2. Bukan Pacar

69 21 38
                                    

Derit kursi yang beradu dengan lantai tercipta sesaat setelah sang dosen bertitah pada seluruh mahasiswa di kelas untuk membentuk beberapa kelompok diskusi. Dara yang sedarinya berada beberapa jarak dariku dengan sigap saja merapatkan duduk seraya tersenyum lebar ke arahku yang sejak tadi diam saja.

"Naf, gue join kelompok lo ya?" mintanya dengan cengiran khas. Aku menjawab dengan anggukan kepala singkat. Menyetujui permohonan Dara yang langsung menampakkan ekspresi girang. Ia bahkan sudah begitu semangat membolak-balik buku yang berada di tangannya sekarang.

Awalnya aku dan Dara hanya disibukkan oleh kegiatan masing-masing. Tanpa memedulikan keadaan kanan-kiri, hingga beberapa detik terlewati sebuah suara membuat perhatian kami berdua terdistraksi.

"Gue boleh gabung nggak?"

Dara menolehkan wajah ke arah sang penanya dimana ia menangkap sosok pemuda yang sesaat lalu meminta untuk bergabung dengan kelompok kami berdua. Seraya memasang ekspresi bimbang yang terlalu kentara, Dara segera menipiskan jarak padaku—mencondongkan sedikit badannya dan lanjut berbisik tepat di sebelah telinga.

"Naf, ada yang mau gabung. Gimana?" tanya Dara begitu lirih. Aku tidak langsung menjawab. Aku hanya bermain tatap, menggerakkan bola mataku untuk memperhatikan laki-laki itu sebentar sebelum mengiyakan permintaan dia. Bukan tanpa alasan aku tidak langsung menyetujuinya. Pasalnya, aku sendiri tidak kenal siapa laki-laki ini. Dia bukan teman sekelasku seperti yang aku temui setiap hari. Dia terlalu asing. Aku tidak pernah melihatnya bergabung di kelas yang sama. Hingga terlintas satu praduga yang menggerayang di otakku sekarang atas pertanyaan tentang—mungkinkah dia salah satu mahasiswa yang mengulang?
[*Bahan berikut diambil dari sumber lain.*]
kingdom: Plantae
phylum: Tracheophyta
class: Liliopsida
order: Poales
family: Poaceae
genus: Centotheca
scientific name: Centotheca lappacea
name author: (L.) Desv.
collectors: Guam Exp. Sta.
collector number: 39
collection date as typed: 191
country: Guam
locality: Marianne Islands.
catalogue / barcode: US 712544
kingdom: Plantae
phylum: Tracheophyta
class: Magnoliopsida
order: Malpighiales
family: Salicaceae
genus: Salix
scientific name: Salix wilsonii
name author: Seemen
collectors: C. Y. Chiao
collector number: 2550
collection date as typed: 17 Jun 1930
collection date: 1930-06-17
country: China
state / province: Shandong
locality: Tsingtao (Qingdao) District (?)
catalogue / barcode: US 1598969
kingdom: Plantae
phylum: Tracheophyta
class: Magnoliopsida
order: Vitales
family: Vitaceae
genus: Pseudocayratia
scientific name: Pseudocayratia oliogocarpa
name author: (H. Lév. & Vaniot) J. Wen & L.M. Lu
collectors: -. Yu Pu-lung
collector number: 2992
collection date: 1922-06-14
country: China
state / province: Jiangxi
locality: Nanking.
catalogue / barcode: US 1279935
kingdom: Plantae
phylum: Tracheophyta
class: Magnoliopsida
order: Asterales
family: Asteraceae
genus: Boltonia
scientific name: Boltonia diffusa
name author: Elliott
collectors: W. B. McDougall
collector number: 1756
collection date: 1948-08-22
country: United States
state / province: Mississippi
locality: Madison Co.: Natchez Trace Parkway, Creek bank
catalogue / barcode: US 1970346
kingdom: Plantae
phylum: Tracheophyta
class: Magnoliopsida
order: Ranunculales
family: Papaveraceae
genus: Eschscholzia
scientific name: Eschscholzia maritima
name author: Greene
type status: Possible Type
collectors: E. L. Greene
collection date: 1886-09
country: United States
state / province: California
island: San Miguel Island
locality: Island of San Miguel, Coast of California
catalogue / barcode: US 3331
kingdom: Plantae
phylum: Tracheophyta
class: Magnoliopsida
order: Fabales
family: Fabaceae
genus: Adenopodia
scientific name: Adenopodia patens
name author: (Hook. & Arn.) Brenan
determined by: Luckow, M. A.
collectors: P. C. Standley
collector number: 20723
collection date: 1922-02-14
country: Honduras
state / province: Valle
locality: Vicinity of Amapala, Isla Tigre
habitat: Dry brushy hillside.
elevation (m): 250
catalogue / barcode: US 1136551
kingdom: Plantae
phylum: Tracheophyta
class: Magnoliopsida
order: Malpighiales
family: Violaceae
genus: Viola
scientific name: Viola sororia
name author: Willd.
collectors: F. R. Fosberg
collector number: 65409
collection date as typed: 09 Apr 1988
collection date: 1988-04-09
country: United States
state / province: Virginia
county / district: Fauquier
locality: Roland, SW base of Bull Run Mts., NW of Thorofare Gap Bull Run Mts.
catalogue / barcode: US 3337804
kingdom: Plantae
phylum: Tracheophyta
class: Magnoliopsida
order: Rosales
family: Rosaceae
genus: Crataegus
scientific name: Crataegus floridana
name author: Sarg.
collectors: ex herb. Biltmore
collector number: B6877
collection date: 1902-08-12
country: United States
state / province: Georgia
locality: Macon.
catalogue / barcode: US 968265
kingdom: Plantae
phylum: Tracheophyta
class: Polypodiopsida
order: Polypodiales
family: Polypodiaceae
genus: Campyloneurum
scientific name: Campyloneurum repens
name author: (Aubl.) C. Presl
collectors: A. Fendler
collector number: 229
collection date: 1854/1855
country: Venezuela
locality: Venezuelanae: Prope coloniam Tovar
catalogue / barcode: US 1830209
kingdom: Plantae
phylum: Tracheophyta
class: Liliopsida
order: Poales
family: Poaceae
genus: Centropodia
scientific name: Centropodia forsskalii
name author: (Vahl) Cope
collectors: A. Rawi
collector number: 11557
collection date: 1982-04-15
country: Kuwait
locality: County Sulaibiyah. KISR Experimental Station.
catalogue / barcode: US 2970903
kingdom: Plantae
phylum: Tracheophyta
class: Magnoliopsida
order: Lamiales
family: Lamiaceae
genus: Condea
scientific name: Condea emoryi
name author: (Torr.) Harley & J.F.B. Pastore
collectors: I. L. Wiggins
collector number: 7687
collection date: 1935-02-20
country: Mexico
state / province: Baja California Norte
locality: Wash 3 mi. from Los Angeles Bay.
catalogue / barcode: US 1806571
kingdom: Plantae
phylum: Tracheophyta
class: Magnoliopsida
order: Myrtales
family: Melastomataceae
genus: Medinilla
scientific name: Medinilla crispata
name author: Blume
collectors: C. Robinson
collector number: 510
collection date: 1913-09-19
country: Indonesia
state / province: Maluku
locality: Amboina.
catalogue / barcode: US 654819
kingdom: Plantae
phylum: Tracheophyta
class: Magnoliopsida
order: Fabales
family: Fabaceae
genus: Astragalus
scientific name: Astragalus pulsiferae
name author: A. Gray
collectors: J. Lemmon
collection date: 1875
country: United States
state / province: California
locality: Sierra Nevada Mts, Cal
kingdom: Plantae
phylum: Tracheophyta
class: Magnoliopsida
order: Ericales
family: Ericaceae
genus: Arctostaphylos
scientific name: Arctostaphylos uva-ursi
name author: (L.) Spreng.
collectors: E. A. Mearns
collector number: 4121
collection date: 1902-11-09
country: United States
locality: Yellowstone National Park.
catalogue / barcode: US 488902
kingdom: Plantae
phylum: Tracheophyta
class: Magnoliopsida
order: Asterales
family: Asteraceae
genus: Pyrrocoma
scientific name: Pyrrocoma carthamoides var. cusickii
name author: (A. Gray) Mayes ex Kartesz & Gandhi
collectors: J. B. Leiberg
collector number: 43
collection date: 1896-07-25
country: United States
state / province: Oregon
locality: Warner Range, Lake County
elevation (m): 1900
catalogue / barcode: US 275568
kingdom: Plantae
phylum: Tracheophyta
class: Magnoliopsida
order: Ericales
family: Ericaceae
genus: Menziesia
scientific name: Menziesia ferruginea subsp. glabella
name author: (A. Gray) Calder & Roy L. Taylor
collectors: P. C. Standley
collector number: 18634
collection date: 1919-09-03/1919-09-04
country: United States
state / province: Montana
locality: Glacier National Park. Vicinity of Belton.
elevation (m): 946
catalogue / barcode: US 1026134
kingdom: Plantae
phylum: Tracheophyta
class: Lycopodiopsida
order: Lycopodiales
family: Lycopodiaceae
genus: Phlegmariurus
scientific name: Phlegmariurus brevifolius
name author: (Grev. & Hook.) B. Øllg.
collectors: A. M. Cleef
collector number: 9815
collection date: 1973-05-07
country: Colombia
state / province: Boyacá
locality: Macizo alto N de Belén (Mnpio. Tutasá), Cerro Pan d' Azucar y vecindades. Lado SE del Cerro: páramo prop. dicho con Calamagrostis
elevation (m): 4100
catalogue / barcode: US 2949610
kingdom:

Mungkin saja benar. Entahlah. Lagi pula untuk apa juga aku peduli latar belakangnya? Itu hanya membuang-buang waktuku saja.

"Boleh," jawabku singkat.

Laki-laki itu tersenyum tipis. Wajahnya terlihat begitu sumringah sewaktu tahu aku berkenan.

"Kenalin, gue Kenny," kenalnya padaku. Aku masih tidak mengeluarkan sepatah kata untuk menjawab. Yang aku lakukan hanya memperhatikan wajahnya yang sejak tadi tidak lepas memerkan gigi depan—terus-terusan menatap wajahku dengan raut berbinar-binar.

"Dara," potong Dara spontan.

Kenny mengalihkan sebentar atensinya—tersenyum ke arah Dara sekilas. Tidak begitu lama, kemudian ia kembali beralih menatapku yang sejak tadi hanya diam.

"Kalau lo—siapa?" tanyanya padaku.

"Nafa," masih Dara yang mewakili. "Dia orangnya pemalu. Maklumin aja."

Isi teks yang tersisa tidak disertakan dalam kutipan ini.